Ilustrasi
Swarapendidikan.com Medan- Menteri Pendidikan Nasional (Mendiknas) Mohammad Nuh mengatakan dari 31 juta siswa sekolah dasar (SD) di Indonesia tercatat 1,7% atau sekitar 500 ribu-an siswa yang putus sekolah.
“Jumlah ini jika dilihat dari persentasenya memang sedikit, namun jika dilihat jumlahnya tentunya cukup besar juga karena mencapai 500 ribuan ,” katanya di Medan, di Medan, Sabtu (23/4).
Ia mengemukakan hal itu pada Seminar Nasional bertajuk Perguruan Tinggi Agama Islam (PTAI), Antara Idealitas dan Realitas sekaligus memperingati 100 tahun KH Abdul Wahid Hasyim di Universitas Medan Area (UMA).
Menurut dia, salah satu persoalan yang masih dihadapi dalam dunia pendidikan, selain masalah akses, juga ditemukan masih banyaknya anak di usia sekolah dasar (SD) di Indonesia yang terpaksa harus putus sekolah (drop out).
Banyak hal yang menyebabkan mereka harus putus sekolah, salah satunya adalah karena permasalahan ekonomi. Ini adalah fakta yang terjadi saat ini dan persoalan ini harus terus kita sikapi bersama,” katanya.

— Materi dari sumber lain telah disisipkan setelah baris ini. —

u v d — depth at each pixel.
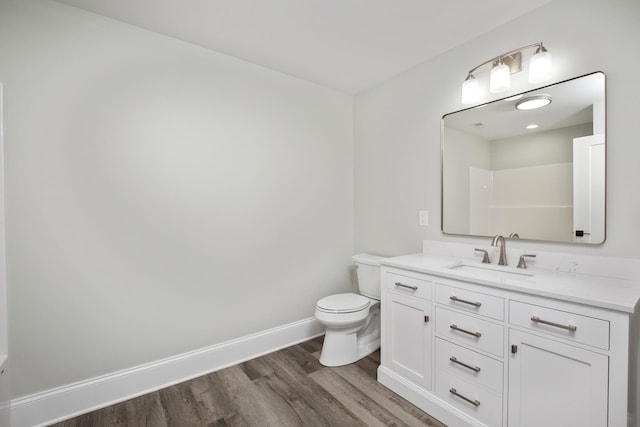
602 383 1.09
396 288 1.86
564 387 1.18
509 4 1.63
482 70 1.92
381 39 1.99
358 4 1.64
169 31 1.90
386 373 1.91
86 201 1.69
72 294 1.66
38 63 1.56
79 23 1.66
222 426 1.57
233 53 2.17
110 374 1.77
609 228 1.44
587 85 1.49
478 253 1.94
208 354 2.10
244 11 1.70
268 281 2.42
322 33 1.92
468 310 1.49
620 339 1.04
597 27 1.45
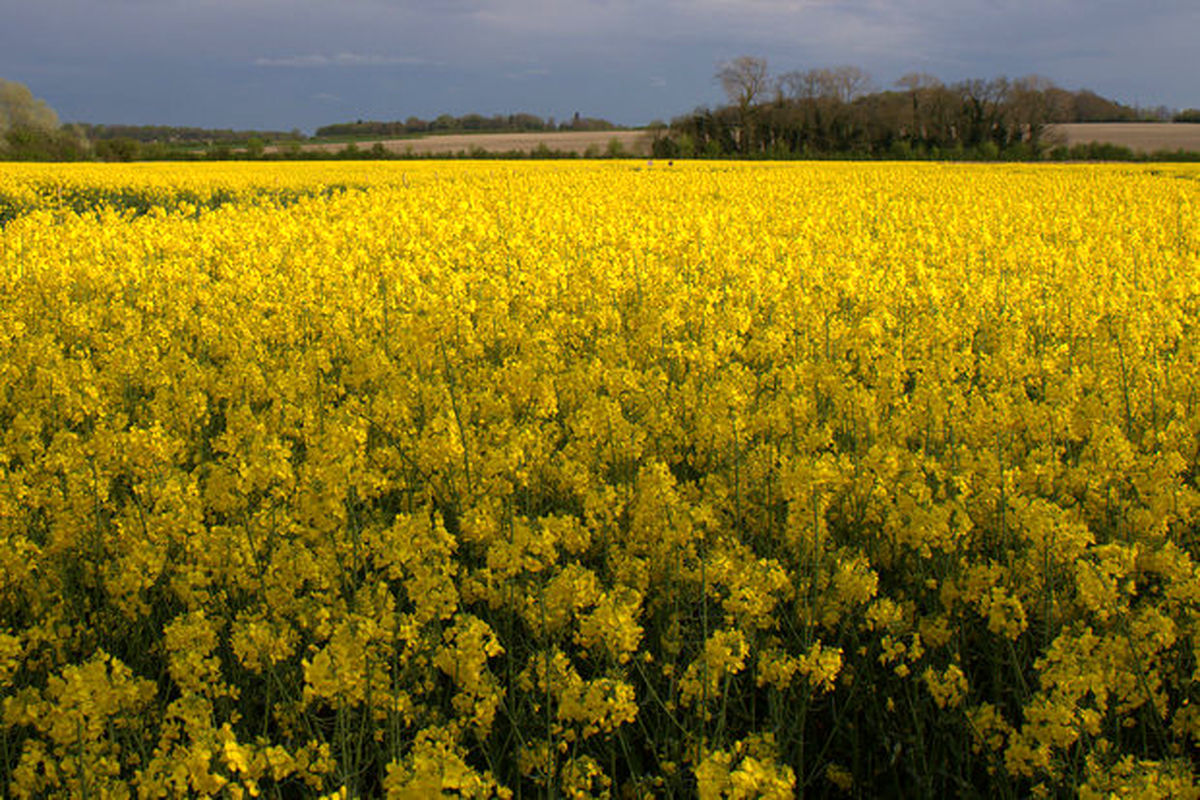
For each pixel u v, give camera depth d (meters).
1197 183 30.33
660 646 4.32
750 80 79.06
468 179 33.72
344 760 3.40
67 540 4.68
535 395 6.79
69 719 3.24
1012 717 4.02
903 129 77.31
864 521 5.04
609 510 4.82
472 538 4.54
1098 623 4.14
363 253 13.07
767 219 20.53
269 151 80.81
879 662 4.19
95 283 11.07
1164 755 3.45
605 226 17.00
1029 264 13.73
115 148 65.75
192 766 2.99
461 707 3.61
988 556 4.93
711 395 5.86
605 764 3.87
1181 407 6.46
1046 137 75.94
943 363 7.63
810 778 3.70
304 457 6.32
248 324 9.40
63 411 6.52
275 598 4.16
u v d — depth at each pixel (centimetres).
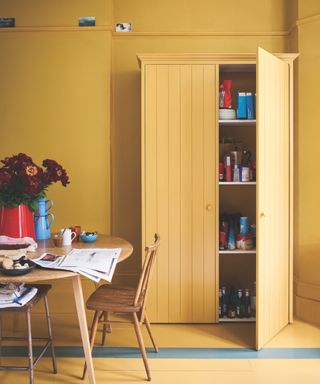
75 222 362
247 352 281
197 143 327
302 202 347
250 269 375
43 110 359
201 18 373
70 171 361
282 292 319
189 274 330
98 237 305
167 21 374
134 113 376
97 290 283
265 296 291
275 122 305
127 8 374
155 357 274
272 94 301
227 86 334
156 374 251
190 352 281
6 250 239
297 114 350
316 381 241
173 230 329
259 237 282
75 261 222
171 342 297
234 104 370
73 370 256
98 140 360
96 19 357
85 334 228
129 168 378
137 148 378
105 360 270
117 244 276
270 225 298
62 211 362
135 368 258
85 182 361
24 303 222
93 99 358
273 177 303
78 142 360
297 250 353
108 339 303
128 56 375
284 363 265
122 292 278
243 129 370
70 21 356
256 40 373
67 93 358
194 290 330
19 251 235
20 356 274
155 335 310
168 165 328
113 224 378
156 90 326
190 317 331
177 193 329
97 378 246
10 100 358
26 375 251
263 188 288
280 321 316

Menurut dia, setelah merdeka 66 tahun masih banyak anak SD yang putus sekolah dan tak dapat melanjutkan ke jenjang pendidikan. Selain masih tingginya jumlah siswa yang putus sekolah, jumlah perguruan tinggi juga relatif sedikit dibandingkan dengan negara lain.
“Perguruan tinggi kita belum dapat bersaing dengan perguruan tinggi negara lain. Ini adalah tugas kita bersama untuk membenahi, termasuk masih banyaknya jumlah calon mahasiswa yang tidak mampu untuk melanjutkan ke perguruan tinggi karena faktor ekonomi,” katanya.
Dalam paparan sebagai pembicara kunci dalam seminar tersebut, Mendiknas mengharapkan agar mahasiswa menanamkan kemuliaan yang ditentukan oleh tiga faktor, yakni cita-cita, keilmuan dan kepribadian seperti yang telah dilakukan almarhum KH Wahid Hasyim.
Almarhum KH Wahid Hasyim merupakan teladan yang memiliki pandangan jauh dan optimistisme dalam merancang dan mendesain pembangunan pendidikan di negara kesatuan ini.
“Alm KH Wahid Hasyim meninggal dunia di usia 39 tahun, waktu singkatnya itu berhasil membentuk ide dan gagasan pluralisme sebagai karakteristik bangsa. Beliau juga menggabungkan konsep keilmuan dan mempersatukan pendidikan Islam dan pendidikan umum, serta kepribadian dan integritasnya merupakan implementasi mewujudkan peradaban berbangsa dan bernegara,” katanya.
Sementara itu, putri kedua almarhum KH Wahid Hasyim, Aisyah Hamid, mengatakan, sejak kecil Wahid Hasyim giat mempelajari ilmu-ilmu kesusastraan dan budaya Arab secara otodidak.
“Dia ( Wahid Hasyim) mempunyai hobi membaca dan hafal banyak syair Arab yang kemudian disusunnya menjadi sebuah buku. Seminar di Medan ini adalah rangkaian dari peringatan 100 tahun KH Wahid Hasyim yang digelar di beberapa kota,” katanya.
Dalam kesempatan yang sama, Plt Gubernur Sumatera Utara, Gatot Pujo Nugroho, mengatakan, seminar tersebut diharapkan dapat menjadi motivasi dan spirit/semangat bagi generasi muda, terutama mengikuti pola pemikiran Alm KH Wahid Hasyim.
“Salah satu penekanan yang harus diimplementasikan dalam seminar ini adalah pendidikan karakter yang telah dicanangkan Presiden SBY,” katanya.